What Ops can learn from Dev

Will Thames

20 April 2016

Overview

About this talk

First presented at DevOps Days Melbourne 2015
Complement to DevOps Days Brisbane 2014 talk Designing and Developing Software for Operations
Practices and principles for Operations to write, share and rely on code.
Configuration/Deployment/Orchestration focus.
So Ansible/Chef/Puppet etc. but should apply to any code used in Ops.
http://willthames.github.io/devopsdays2015/

Why?

Developers typically have sophisticated practices for writing and maintaining large codebases.
Operations typically aren't as well versed in these practices.
More people can use and contribute code when it's easy to access and easy to improve.

About me

Systems Engineer at Red Hat, Brisbane.
Previously at Suncorp, Brisbane and Betfair, London.
Contributor to Ansible.
But this talk is intended to be product agnostic.

Writing solid code

Higher level languages

Why use configuration management? Surely bash scripts in an for loop over ssh will suffice?
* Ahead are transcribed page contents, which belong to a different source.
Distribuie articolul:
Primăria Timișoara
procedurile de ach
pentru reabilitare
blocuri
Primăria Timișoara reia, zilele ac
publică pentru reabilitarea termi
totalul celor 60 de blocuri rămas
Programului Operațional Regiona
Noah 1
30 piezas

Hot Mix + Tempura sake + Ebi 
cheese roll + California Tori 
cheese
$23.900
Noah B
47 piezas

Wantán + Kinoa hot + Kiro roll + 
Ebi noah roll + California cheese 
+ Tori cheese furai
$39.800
Why use python or ruby? Surely assembly or C will suffice?

Higher level automation

Abstraction of patterns to higher layers
Repeatability
Error handling
Reduction of boilerplate code
Templating
API calls

Abstraction

As with functions, modules, libraries and packages, wrap up common operations into reusable code. This might be a module for installing and configuring java, or deploying a particular application type.
Chef has cookbooks, Ansible has roles and puppet has modules for grouping a bunch of operations.
Ansible has modules and chef and puppet have providers for creating new operations.

Repeatability

What happens if you run your code twice?
What happens if the second time is six months from now?

Versions

Give your dependencies version identifiers.
Specify the version of dependency in a suitable place.
Furthermore specify versions when pulling things from yum, apt-get, git, mercurial etc.

Version control

Have some. Which one is relatively unimportant.
Find out when something was changed, and by whom.
See what changed, and hopefully why (needs good commit messages!)
Go back in time — revert changes, compare differences.

Code separate from data

Hardcode as little as possible in your templates and task files (beware premature templating though!)
Should make it easier to maintain, and allows you to source configuration from alternative data sources.
Using the same tools across all environments reduces likelihood of error.
Try and make it so that your code could be shared with the world without giving anything away.

Data Inheritance

Only write as much configuration as you need.
Some variables will be common to all applications across a particular environment.
Some variables will be common to all environments for a particular application.
Use Ansible groups, Chef roles and Puppet's profiles to manage the inheritance hierarchy.

Data Inheritance

webapp inheritance graph

Secrets

You will need a solution to what to do with secrets. There are many.
ansible-vault, chef encrypted databags, eyaml.
Hashicorp's Vault, Keywhiz by Square.

Community

Separation of code and data (particularly secret data) allows you to share your work with others outside of your organisation.
If you are able to share your code, you can include contributions of others, or set your code free so that others can manage improvements, that you can then benefit from. Opening the source is the start of the journey.

Community

You can also benefit from work others have done — look for modules that others have written before writing your own. They may not be perfect, but they are a start.
See Ansible Galaxy, Puppet Forge, Chef Supermarket.

Code quality

Ops hate to hear

Works on my machine

Ops hate to hear

We should have tested that

And if Ops hate to hear them

They really hate to be the ones saying them.

Quality control

Use the tools.
ansible-lint, puppet-lint, Chef foodcritic.
pep8, go fmt etc.
dry run mode, diff mode

Standards Documentation

Best practices are an advisory of things to consider. Call them guidelines if you prefer.
Standards should be testable, preferably automated.
We manage our standards and best practices as a git repo using pull requests to achieve consensus.
Any changes/additions to best practices and standards must achieve a body of support.

Code reviews

All code reviews should be objective. If you're objecting to a style issue, you should be able to point to documentation (internally or using an existing style guide for a language/framework)
Have a policy on what level of consensus is required to accept code into the mainline codebase.
This will typically be a risk management tradeoff.

Testing

Practices such as unit testing and integration testing are currently difficult to achieve.
Which leaves end-to-end testing in production like environments.
Virtual machines — RHEV, VMWare, Virtualbox etc.
PaaS — Heroku, Openshift etc.
Containers.
Public cloud (AWS, Azure, GCE etc) and private cloud (Openstack)
Anything that isn't "your machine"

Continuous Integration

Commit
Checkout
Static analysis
Automated provisioning
Apply configuration
Run test suite (e.g. serverspec)
Deploy to production

Disclosure

I've yet to see the full implementation of the previous slide in practice.
Focus on the things that are most likely to eliminate unnecessary errors or effort.

Thanks for listening!

Questions?